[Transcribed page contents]
-=-=-=-=-

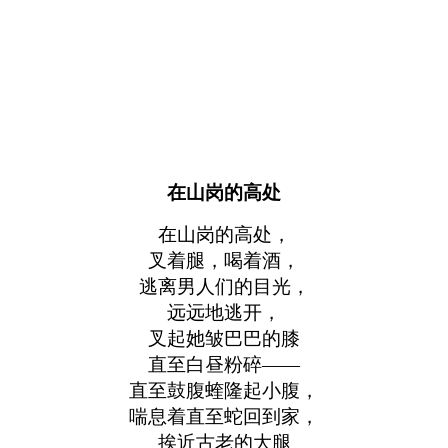
在山岗的高处
在山岗的高处，
叉着腿，喝着酒，
逃离男人们的目光，
远远地逃开，
叉起她皱巴巴的膝
直至白昼粉碎——
直至鼓腹蝰隆起小腹，
喘息着直至蛇回到家，
挨近古老的大腿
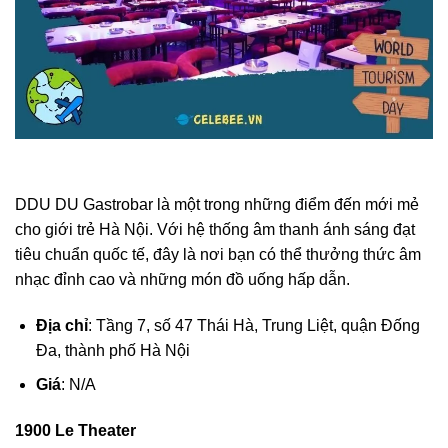
DDU DU Gastrobar là một trong những điểm đến mới mẻ
cho giới trẻ Hà Nội. Với hệ thống âm thanh ánh sáng đạt
tiêu chuẩn quốc tế, đây là nơi bạn có thể thưởng thức âm
nhạc đỉnh cao và những món đồ uống hấp dẫn.
Địa chỉ
: Tầng 7, số 47 Thái Hà, Trung Liệt, quận Đống
Đa, thành phố Hà Nội
Giá
: N/A
1900 Le Theater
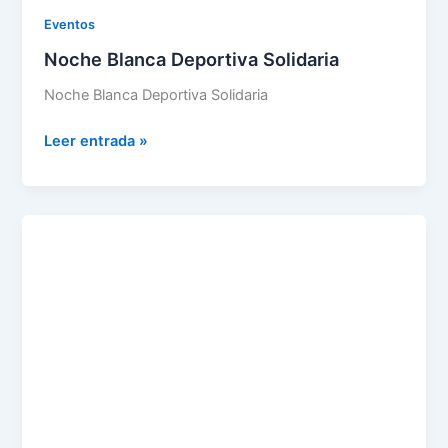
Eventos
Noche Blanca Deportiva Solidaria
Noche Blanca Deportiva Solidaria
Leer entrada »
DIAGNÓSTICO
INFANCIA
Y
ADOLESCENCIA
PUEBLA
DE
LA
CALZADA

-=-=-=-=-

■ Task details: Repeat the records above exactly, without any pictures.

■ Finished exercise:
在山岗的高处
在山岗的高处，
叉着腿，喝着酒，
逃离男人们的目光，
远远地逃开，
叉起她皱巴巴的膝
直至白昼粉碎——
直至鼓腹蝰隆起小腹，
喘息着直至蛇回到家，
挨近古老的大腿
DDU DU Gastrobar là một trong những điểm đến mới mẻ
cho giới trẻ Hà Nội. Với hệ thống âm thanh ánh sáng đạt
tiêu chuẩn quốc tế, đây là nơi bạn có thể thưởng thức âm
nhạc đỉnh cao và những món đồ uống hấp dẫn.
Địa chỉ
: Tầng 7, số 47 Thái Hà, Trung Liệt, quận Đống
Đa, thành phố Hà Nội
Giá
: N/A
1900 Le Theater
Eventos
Noche Blanca Deportiva Solidaria
Noche Blanca Deportiva Solidaria
Leer entrada »
DIAGNÓSTICO
INFANCIA
Y
ADOLESCENCIA
PUEBLA
DE
LA
CALZADA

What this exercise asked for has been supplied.